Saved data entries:
-- -- --
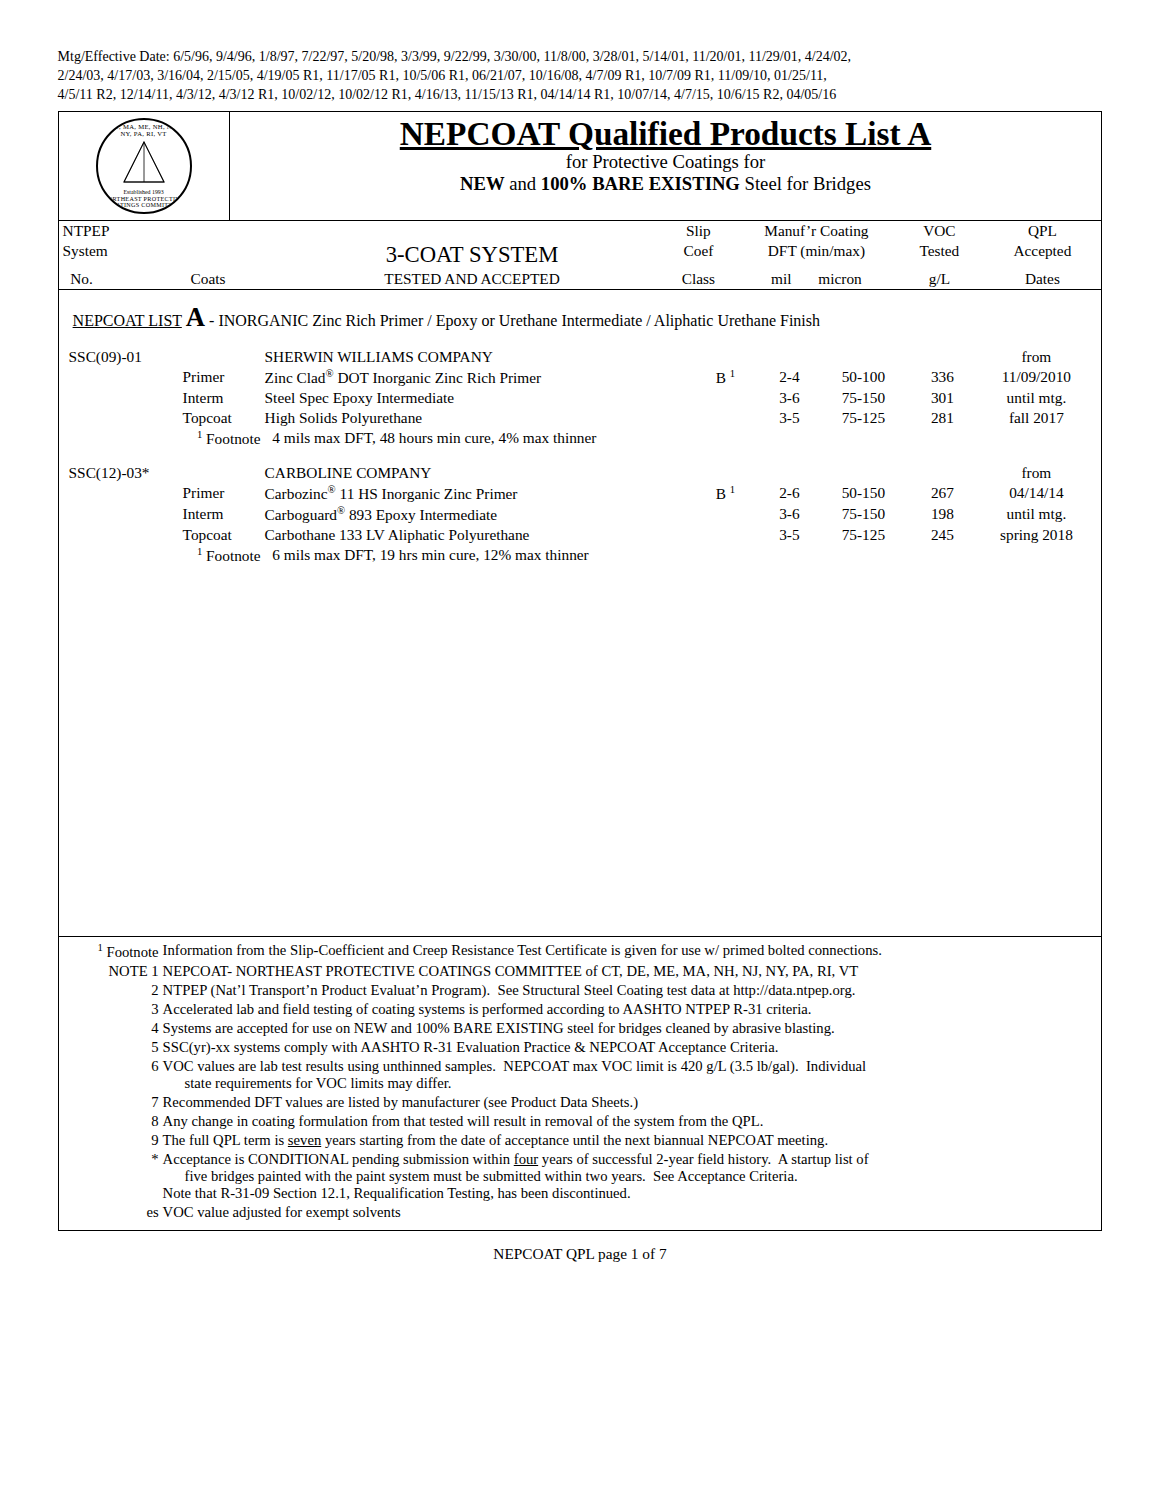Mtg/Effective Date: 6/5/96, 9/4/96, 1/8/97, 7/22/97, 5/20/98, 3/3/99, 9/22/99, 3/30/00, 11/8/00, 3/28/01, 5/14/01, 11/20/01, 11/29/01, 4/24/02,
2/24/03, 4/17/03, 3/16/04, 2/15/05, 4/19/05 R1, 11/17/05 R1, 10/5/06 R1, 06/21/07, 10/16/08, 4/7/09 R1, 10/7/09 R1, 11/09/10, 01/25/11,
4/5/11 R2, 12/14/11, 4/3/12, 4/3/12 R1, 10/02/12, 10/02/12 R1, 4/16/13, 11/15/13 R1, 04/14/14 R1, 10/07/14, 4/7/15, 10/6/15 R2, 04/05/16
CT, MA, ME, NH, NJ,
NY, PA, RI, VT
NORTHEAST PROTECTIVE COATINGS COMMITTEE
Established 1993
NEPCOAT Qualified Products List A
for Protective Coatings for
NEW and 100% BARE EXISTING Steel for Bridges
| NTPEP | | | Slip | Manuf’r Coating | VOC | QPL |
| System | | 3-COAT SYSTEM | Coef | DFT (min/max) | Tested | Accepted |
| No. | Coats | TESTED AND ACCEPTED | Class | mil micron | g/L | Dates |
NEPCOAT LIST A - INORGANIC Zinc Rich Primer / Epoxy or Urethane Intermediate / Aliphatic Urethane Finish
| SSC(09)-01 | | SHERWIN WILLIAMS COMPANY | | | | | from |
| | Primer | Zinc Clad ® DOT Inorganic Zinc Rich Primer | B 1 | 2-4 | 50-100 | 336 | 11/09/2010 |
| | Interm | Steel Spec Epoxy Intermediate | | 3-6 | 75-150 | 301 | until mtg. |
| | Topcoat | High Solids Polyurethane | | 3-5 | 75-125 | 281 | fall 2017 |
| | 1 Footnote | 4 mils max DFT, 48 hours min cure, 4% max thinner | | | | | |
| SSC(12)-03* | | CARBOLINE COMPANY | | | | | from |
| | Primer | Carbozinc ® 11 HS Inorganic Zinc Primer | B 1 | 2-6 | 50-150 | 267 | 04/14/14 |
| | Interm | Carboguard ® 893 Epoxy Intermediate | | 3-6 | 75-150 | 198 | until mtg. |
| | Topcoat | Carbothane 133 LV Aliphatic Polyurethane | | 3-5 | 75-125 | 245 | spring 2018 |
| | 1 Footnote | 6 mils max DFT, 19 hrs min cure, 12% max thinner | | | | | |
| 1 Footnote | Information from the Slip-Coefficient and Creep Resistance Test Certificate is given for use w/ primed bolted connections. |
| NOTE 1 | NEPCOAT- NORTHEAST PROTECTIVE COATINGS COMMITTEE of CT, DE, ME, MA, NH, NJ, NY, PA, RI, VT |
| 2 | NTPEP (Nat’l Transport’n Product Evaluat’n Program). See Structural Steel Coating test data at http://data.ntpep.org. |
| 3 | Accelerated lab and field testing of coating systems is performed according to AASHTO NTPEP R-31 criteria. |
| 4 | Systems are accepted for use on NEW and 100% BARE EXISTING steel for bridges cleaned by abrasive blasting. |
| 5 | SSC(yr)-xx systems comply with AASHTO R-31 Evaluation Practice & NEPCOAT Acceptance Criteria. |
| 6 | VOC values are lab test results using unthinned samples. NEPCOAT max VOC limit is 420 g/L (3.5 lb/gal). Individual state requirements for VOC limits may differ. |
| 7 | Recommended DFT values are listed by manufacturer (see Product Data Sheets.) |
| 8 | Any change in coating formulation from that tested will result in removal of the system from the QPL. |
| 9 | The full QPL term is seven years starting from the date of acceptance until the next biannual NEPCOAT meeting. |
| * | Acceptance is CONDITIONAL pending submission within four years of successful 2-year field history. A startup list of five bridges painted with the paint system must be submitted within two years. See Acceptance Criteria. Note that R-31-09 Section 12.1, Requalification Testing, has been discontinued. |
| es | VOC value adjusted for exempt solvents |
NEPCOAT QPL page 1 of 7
-- -- --
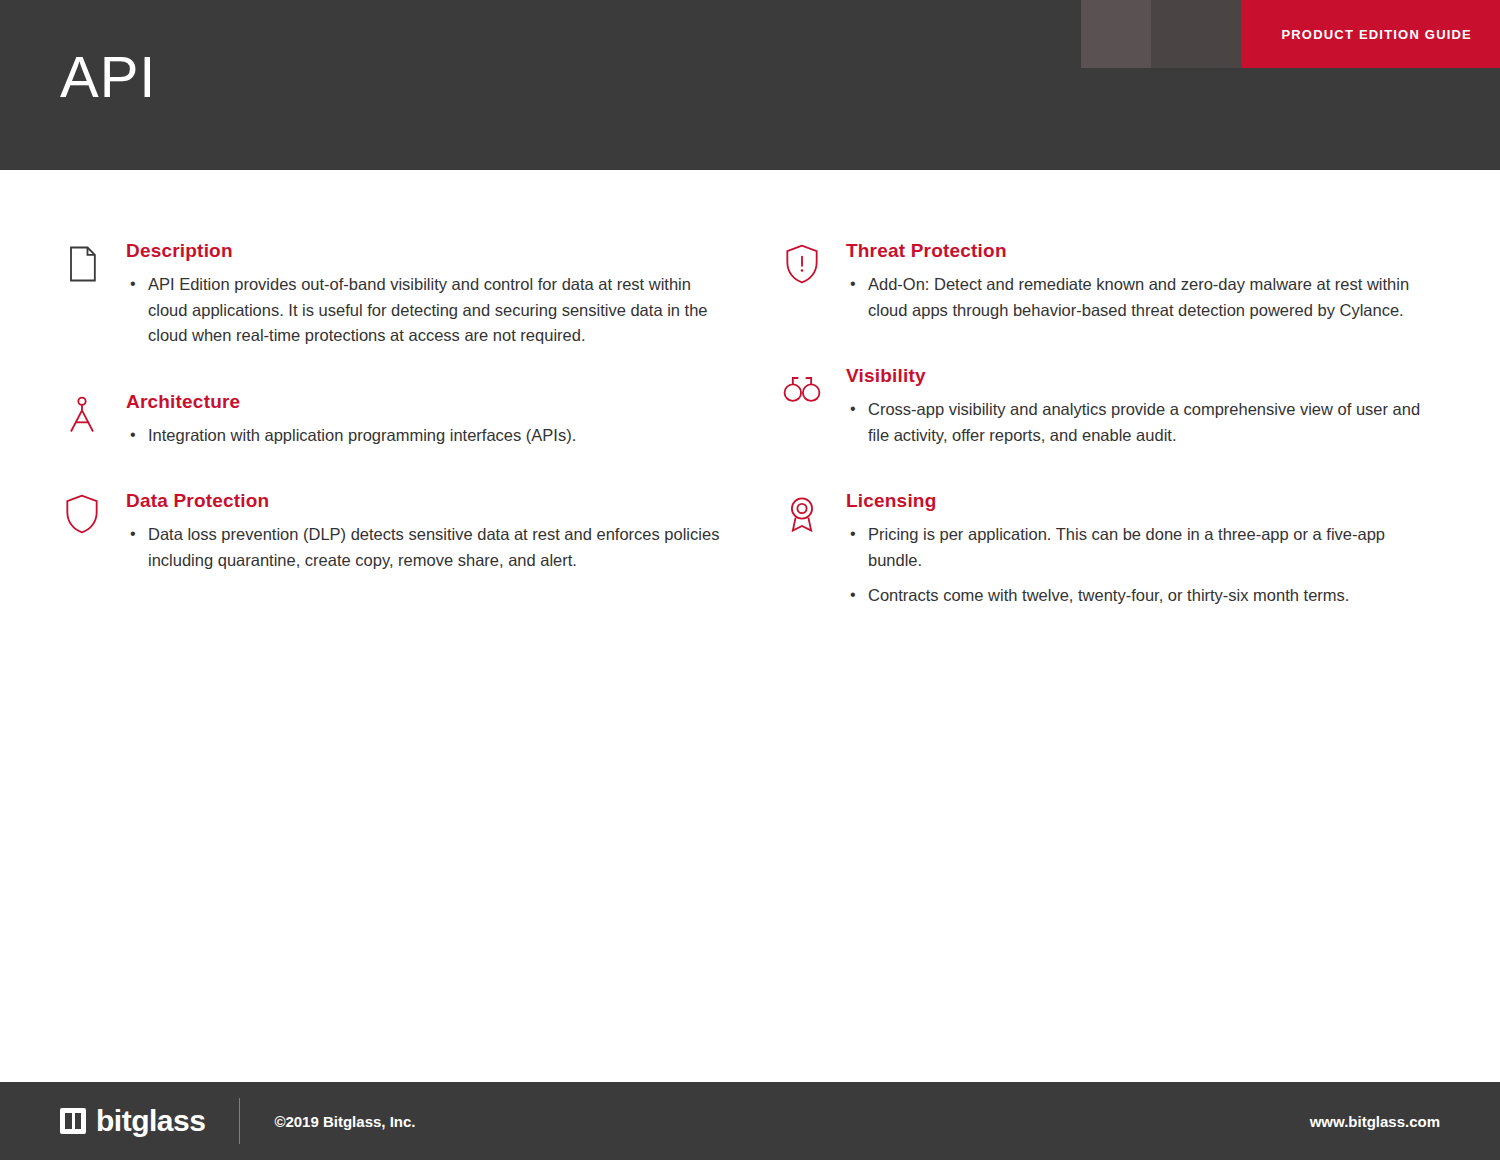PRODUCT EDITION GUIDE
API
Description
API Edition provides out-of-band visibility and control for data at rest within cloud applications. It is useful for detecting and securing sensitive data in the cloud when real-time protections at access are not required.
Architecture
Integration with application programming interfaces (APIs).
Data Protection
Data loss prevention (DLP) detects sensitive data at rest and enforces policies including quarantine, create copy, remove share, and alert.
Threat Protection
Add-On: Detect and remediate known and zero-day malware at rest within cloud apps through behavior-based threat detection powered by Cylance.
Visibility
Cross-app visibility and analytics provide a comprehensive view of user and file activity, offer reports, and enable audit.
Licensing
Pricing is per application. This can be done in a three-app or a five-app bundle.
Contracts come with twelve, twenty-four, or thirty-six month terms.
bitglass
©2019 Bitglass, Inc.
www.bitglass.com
-- -- --
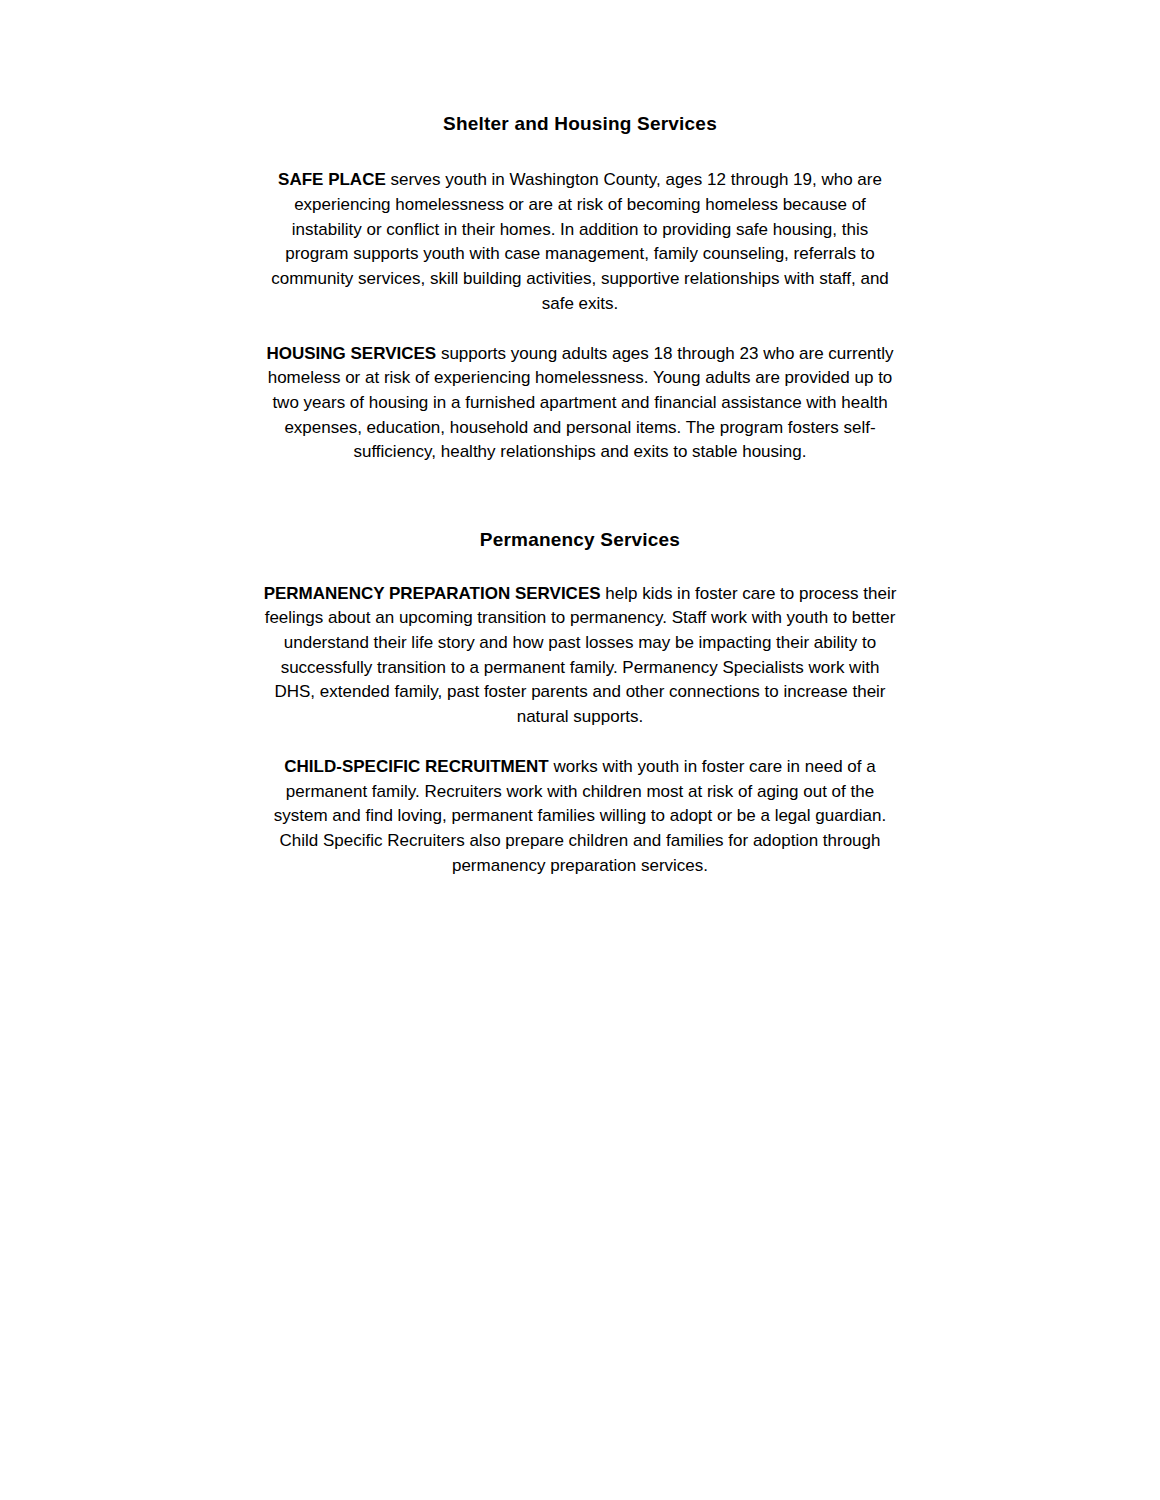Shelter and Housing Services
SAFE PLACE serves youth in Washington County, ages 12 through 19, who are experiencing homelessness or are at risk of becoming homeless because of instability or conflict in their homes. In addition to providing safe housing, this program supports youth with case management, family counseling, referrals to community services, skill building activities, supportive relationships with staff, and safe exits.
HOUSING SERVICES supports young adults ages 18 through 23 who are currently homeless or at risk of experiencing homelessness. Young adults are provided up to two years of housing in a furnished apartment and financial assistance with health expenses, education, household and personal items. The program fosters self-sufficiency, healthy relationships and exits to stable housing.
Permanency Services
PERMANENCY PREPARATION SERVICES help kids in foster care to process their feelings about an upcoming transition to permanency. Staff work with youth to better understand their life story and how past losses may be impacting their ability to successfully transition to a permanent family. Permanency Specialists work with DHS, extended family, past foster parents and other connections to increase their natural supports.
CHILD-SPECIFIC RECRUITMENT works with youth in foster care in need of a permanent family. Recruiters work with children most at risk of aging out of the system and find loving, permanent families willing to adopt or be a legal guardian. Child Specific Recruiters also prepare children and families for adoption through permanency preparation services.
-- -- --
■ **WORK INSTRUCTIONS**:
What you return should be exactly the lines above, starting at the one with "from the QPL. |" and ending at the one with "NEPCOAT QPL page 1 of 7", and nothing else.

■ **RESPONSE AREA**:
| 8 | Any change in coating formulation from that tested will result in removal of the system from the QPL. |
| 9 | The full QPL term is seven years starting from the date of acceptance until the next biannual NEPCOAT meeting. |
| * | Acceptance is CONDITIONAL pending submission within four years of successful 2-year field history. A startup list of five bridges painted with the paint system must be submitted within two years. See Acceptance Criteria. Note that R-31-09 Section 12.1, Requalification Testing, has been discontinued. |
| es | VOC value adjusted for exempt solvents |
NEPCOAT QPL page 1 of 7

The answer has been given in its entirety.